Tuesday 4 September 2012

So before getting this off my chest, I'd like to clarify that I LOVE the music I sing.  We're paid, on the whole, FAR too little for it to be worth doing what we do without having an unquenchable passion for the music we live through.  Just sometimes, however, it drives you totally bonkers.

The thing is, in order to learn music, it has to be repeated.  Again and again.  And sometimes that repetition gets stuck in the brain...  and a constant soundtrack of one particular piece, however wonderful it started off, can quickly become maddening.  In German they call it an Ohrwurm.  Quite literally, an ear-worm.  Something that has wriggled itself into your brain and can't be got rid of... In this particular case it is a spectacularly beautiful Monteverdi duet (Pur ti miro, from L'incoronazione de Poppea).  Doesn't help that there are repeats in the music itself.  The effect is a gorgeous but unending loop.  I've been living with this for several weeks and it's driving me crazy!  
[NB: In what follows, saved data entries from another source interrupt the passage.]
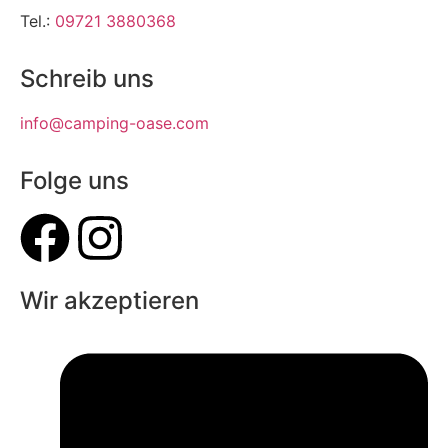
Tel.:
09721 3880368
Schreib uns
info@camping-oase.com
Folge uns
Wir akzeptieren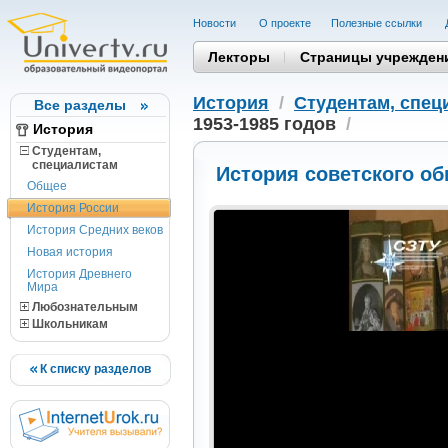
Новости
О проекте
Полезные cсылки
Лекторы
Страницы учрежден
История
/
Студентам, cпец
Все разделы
1953-1985 годов
/
История
Студентам,
cпециалистам
История советского об
Общее
История России
История Средних веков
Новая история
История Древнего
Мира
Любознательным
Школьникам
К списку разделов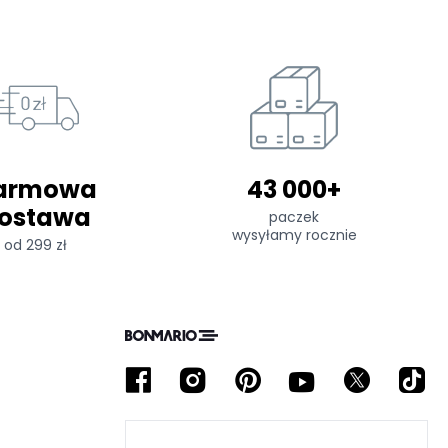
armowa
43 000+
ostawa
paczek
wysyłamy rocznie
od 299 zł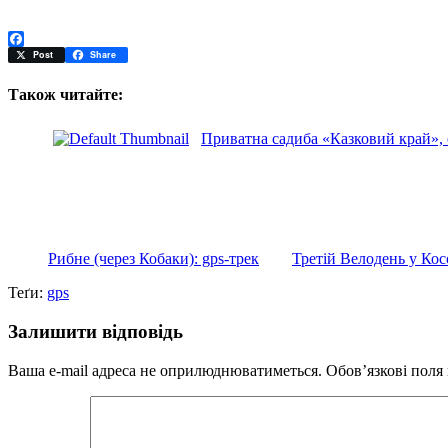
Facebook
Post
Share
Також читайте:
Приватна садиба «Казковий край»,
Рибне (через Кобаки): gps-трек
Третій Велодень у Кос
Теґи:
gps
Залишити відповідь
Ваша e-mail адреса не оприлюднюватиметься.
Обов’язкові поля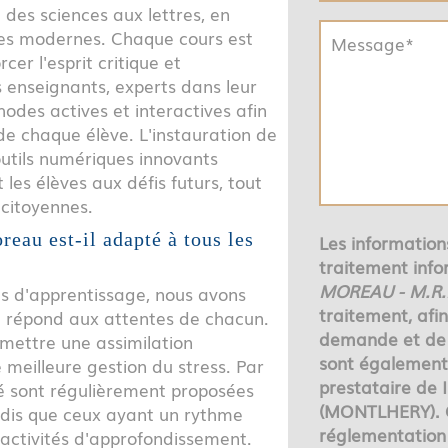
t des sciences aux lettres, en
gies modernes. Chaque cours est
cer l'esprit critique et
s enseignants, experts dans leur
des actives et interactives afin
de chaque élève. L'instauration de
d'outils numériques innovants
es élèves aux défis futurs, tout
 citoyennes.
eau est-il adapté à tous les
Les informations
traitement info
MOREAU - M.R
es d'apprentissage, nous avons
traitement, afi
ui répond aux attentes de chacun.
demande et de 
mettre une assimilation
sont également 
meilleure gestion du stress. Par
prestataire de
lé sont régulièrement proposées
(MONTLHERY). 
tandis que ceux ayant un rythme
réglementation 
'activités d'approfondissement.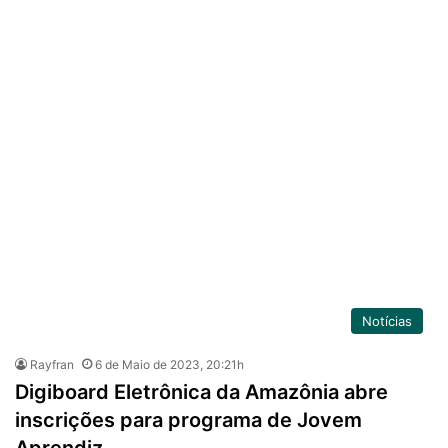
Notícias
Rayfran
6 de Maio de 2023, 20:21h
Digiboard Eletrônica da Amazônia abre
inscrições para programa de Jovem
Aprendiz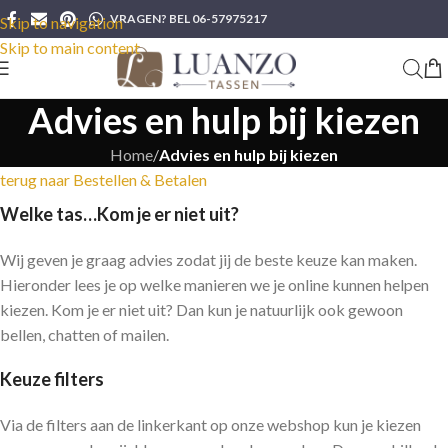
VRAGEN? BEL 06-57975217
Skip to navigation
Skip to main content
Advies en hulp bij kiezen
Home
/
Advies en hulp bij kiezen
terug naar Bestellen & Betalen
Welke tas…Kom je er niet uit?
Wij geven je graag advies zodat jij de beste keuze kan maken.
Hieronder lees je op welke manieren we je online kunnen helpen
kiezen. Kom je er niet uit? Dan kun je natuurlijk ook gewoon
bellen, chatten of mailen.
Keuze filters
Via de filters aan de linkerkant op onze webshop kun je kiezen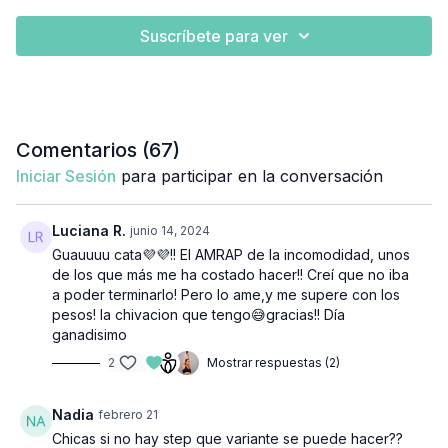
Suscríbete para ver
Comentarios (
67
)
Iniciar Sesión
para participar en la conversación
Luciana R.
junio 14, 2024
Guauuuu cata💜💜!! El AMRAP de la incomodidad, unos
de los que más me ha costado hacer!! Creí que no iba
a poder terminarlo! Pero lo ame,y me supere con los
pesos! la chivacion que tengo😅gracias!! Día
ganadisimo
2
Mostrar respuestas (2)
Nadia
febrero 21
Chicas si no hay step que variante se puede hacer??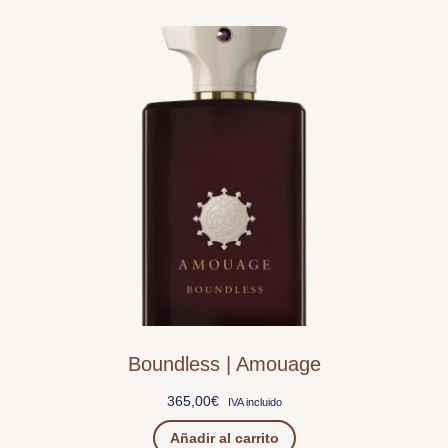
Boundless | Amouage
365,00
€
IVA incluido
Añadir al carrito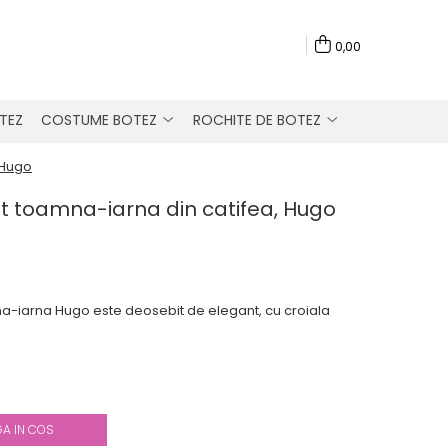
0,00
TEZ
COSTUME BOTEZ
ROCHITE DE BOTEZ
 Hugo
at toamna-iarna din catifea, Hugo
a-iarna Hugo este deosebit de elegant, cu croiala
A IN COS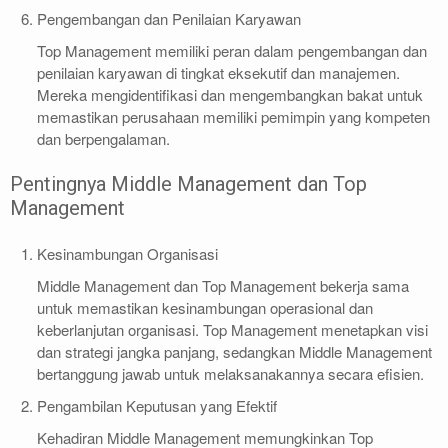
Pengembangan dan Penilaian Karyawan
Top Management memiliki peran dalam pengembangan dan
penilaian karyawan di tingkat eksekutif dan manajemen.
Mereka mengidentifikasi dan mengembangkan bakat untuk
memastikan perusahaan memiliki pemimpin yang kompeten
dan berpengalaman.
Pentingnya Middle Management dan Top
Management
Kesinambungan Organisasi
Middle Management dan Top Management bekerja sama
untuk memastikan kesinambungan operasional dan
keberlanjutan organisasi. Top Management menetapkan visi
dan strategi jangka panjang, sedangkan Middle Management
bertanggung jawab untuk melaksanakannya secara efisien.
Pengambilan Keputusan yang Efektif
Kehadiran Middle Management memungkinkan Top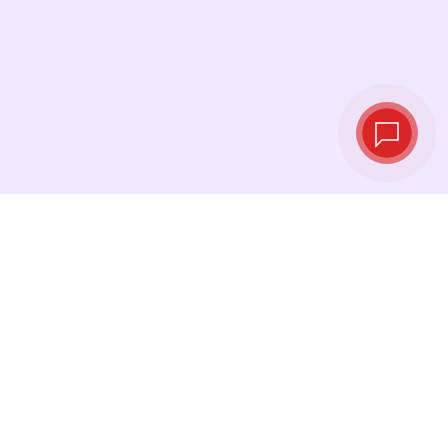
Live exchange
rates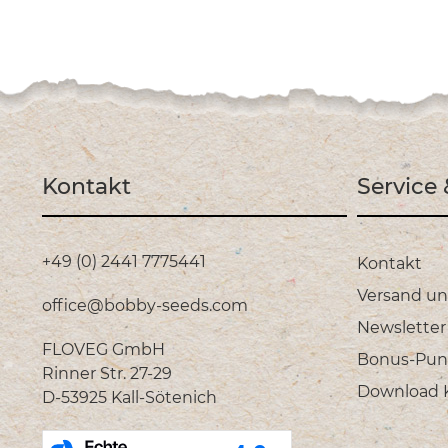
Kontakt
Service
+49 (0) 2441 7775441
Kontakt
Versand u
office@bobby-seeds.com
Newsletter
FLOVEG GmbH
Bonus-Pun
Rinner Str. 27-29
Download Ka
D-53925 Kall-Sötenich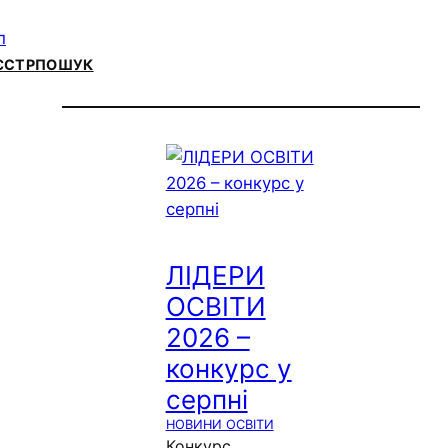
ЄСТР
ПОШУК
ЛІДЕРИ
ОСВІТИ
2026 –
конкурс у
серпні
НОВИНИ ОСВІТИ
Конкурс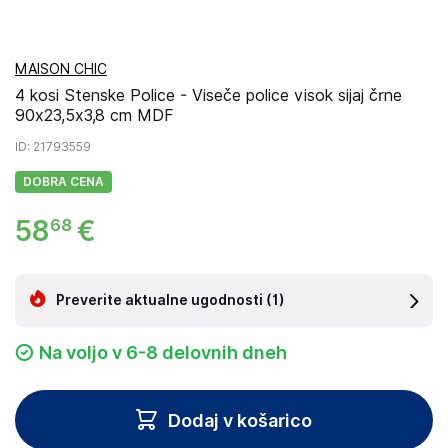
MAISON CHIC
4 kosi Stenske Police - Viseče police visok sijaj črne
90x23,5x3,8 cm MDF
ID
: 21793559
DOBRA CENA
58
€
68
Preverite aktualne ugodnosti
(1)
Na voljo v 6-8 delovnih dneh
Dodaj v košarico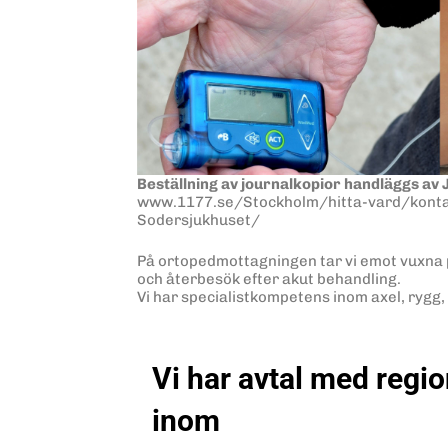
Beställning av journalkopior handläggs av
www.1177.se/Stockholm/hitta-vard/konta
Sodersjukhuset/
På ortopedmottagningen tar vi emot vuxna 
och återbesök efter akut behandling.
Vi har specialistkompetens inom axel, rygg, 
Vi har avtal med regi
inom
I've been through this a lot, of course, but (like hauntings, perhaps, if you believe in ghosts), some are more persistent than others. Since starting to memorise this duet, the simple repetition of the melody means that it sets in as soon as sung, and lasts at least the rest of the day.  Which, given that I am practising the repertoire for my next concert pretty much every day, means virtually continuous haunting by this particular earworm.

There's really no cure for this.  You can drive it away temporarily by your concentration being grabbed by something else (a conversation, another piece of music, a great glass of wine), but as soon as you remember it again, it's back.  This effect can last for years; every time I am haunted by an earworm, I remember a holiday in France over a decade ago, when a supermarket visit in the pouring rain instilled the advert for Géant Vert, a French sweetcorn concern, which has remained with me stubbornly ever since... and the ad invariably starts playing in one ear, over and over again.

Worse, it would appear that it is possible to be haunted by two earworms at once.  This is mind-blowing (in my experience they are never in the slightest bit compatible) and even many musicians don't understand why your eyes have crossed and you are incapable of rational thought...

Ah well.  This is simply part of the price we pay to learn.  I am very glad of a couple of concerts coming up for which I have had to learn music new to me, don't get me wrong; it's just that the wriggling of these earworms has been driving me insane - any friends who have found me inattentive during the past few weeks might be reassured by the explanation!!